§ EXERCISE: Extract every line of text from the records below word for word, and leave the pictures out of your answer.

***** MATERIAL PROVIDED

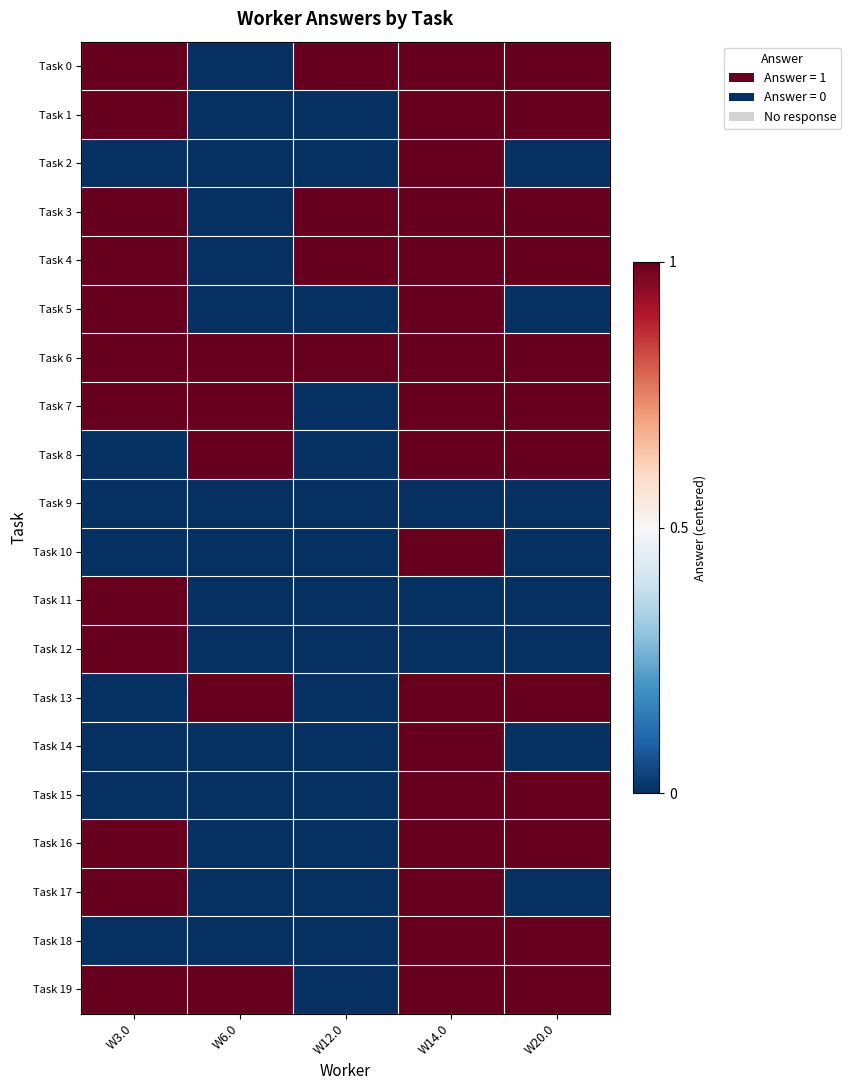

What is the total value across all series at W3.0?

2.0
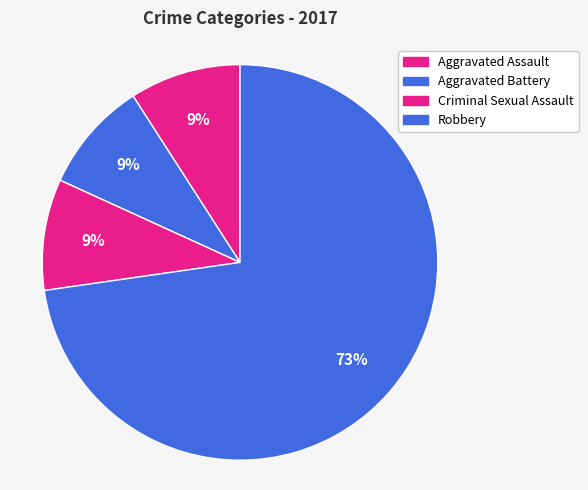

How many segments does this pie chart have?

4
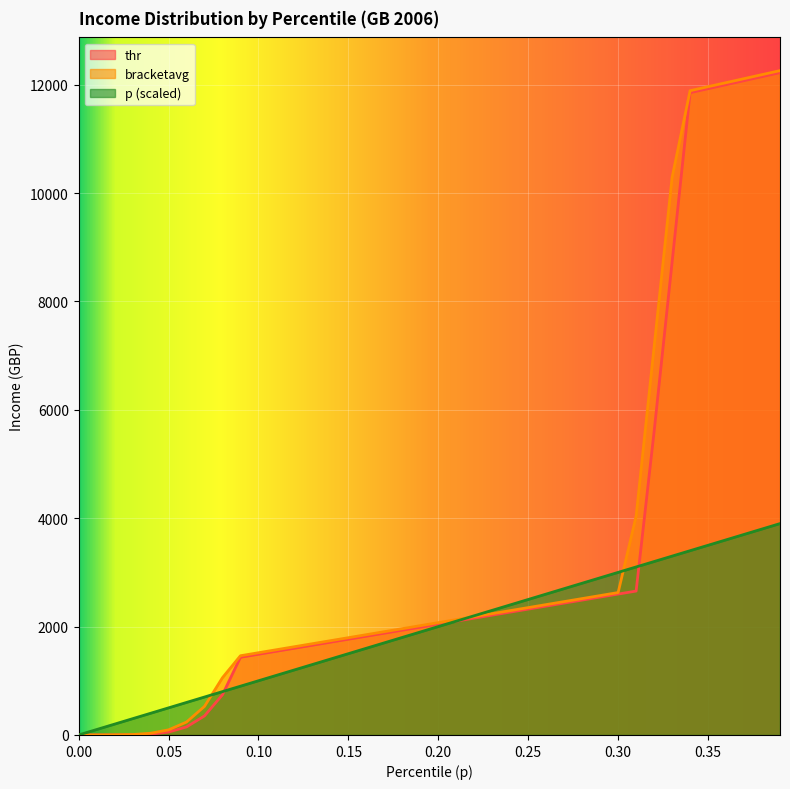

The value of bracketavg at 0.32 is 7160.4. True or false?

True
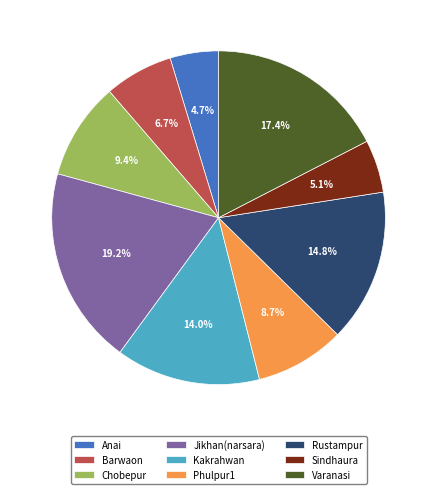

What percentage do Jikhan(narsara) and Kakrahwan together represent?

33.2%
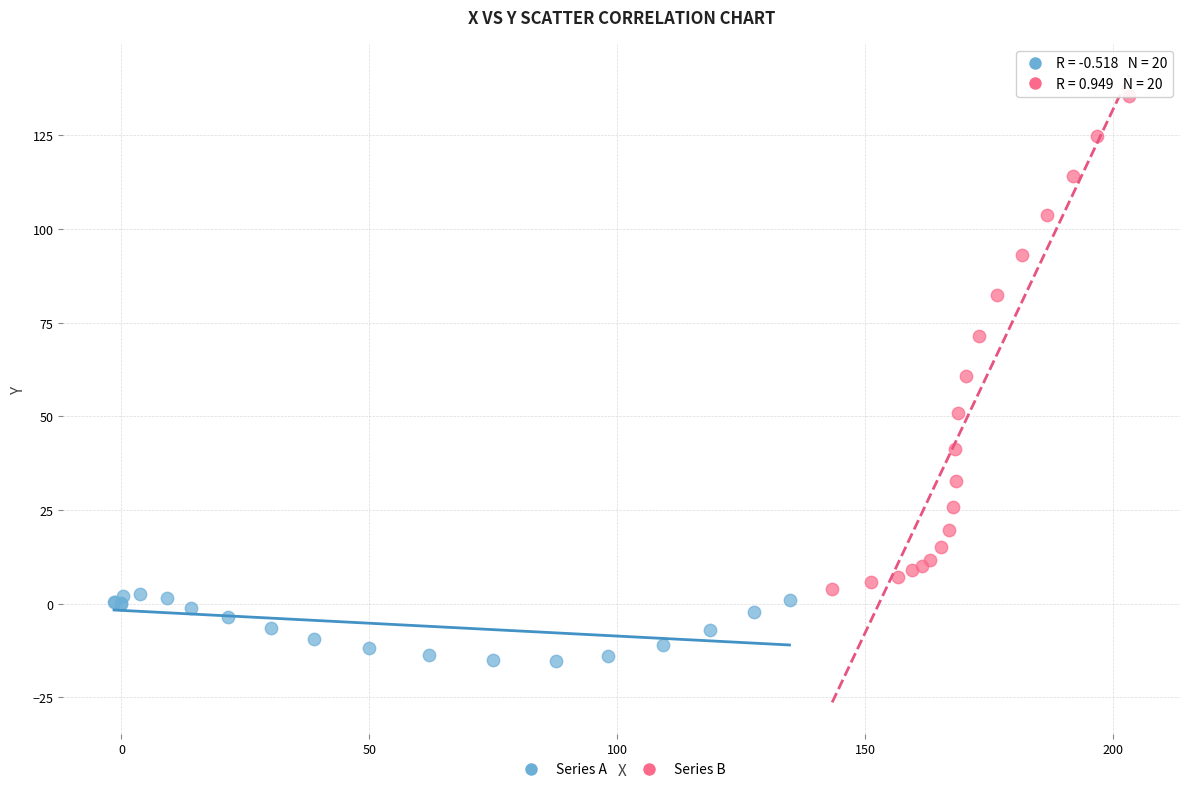

Which series contains the lowest Y value?

Series A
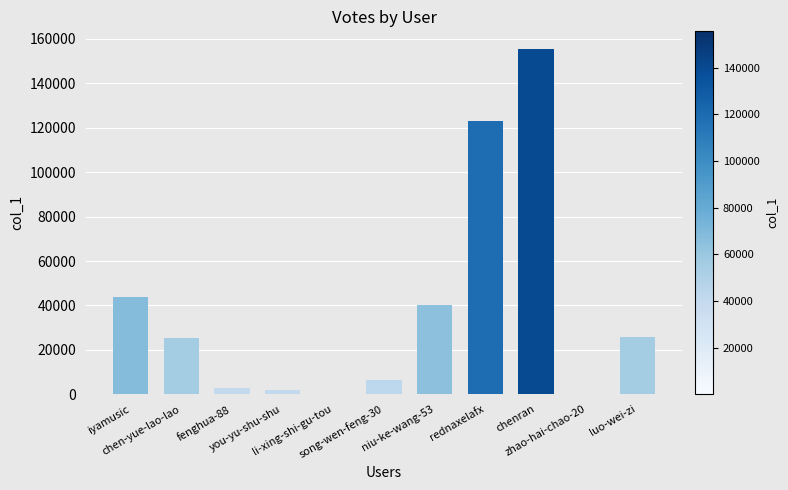

What is the greatest value displayed?

155663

**********

§ THE COMPLETED TASK:
What is the total value across all series at W3.0?

2.0

How many segments does this pie chart have?

4

The value of bracketavg at 0.32 is 7160.4. True or false?

True

What percentage do Jikhan(narsara) and Kakrahwan together represent?

33.2%

Which series contains the lowest Y value?

Series A

What is the greatest value displayed?

155663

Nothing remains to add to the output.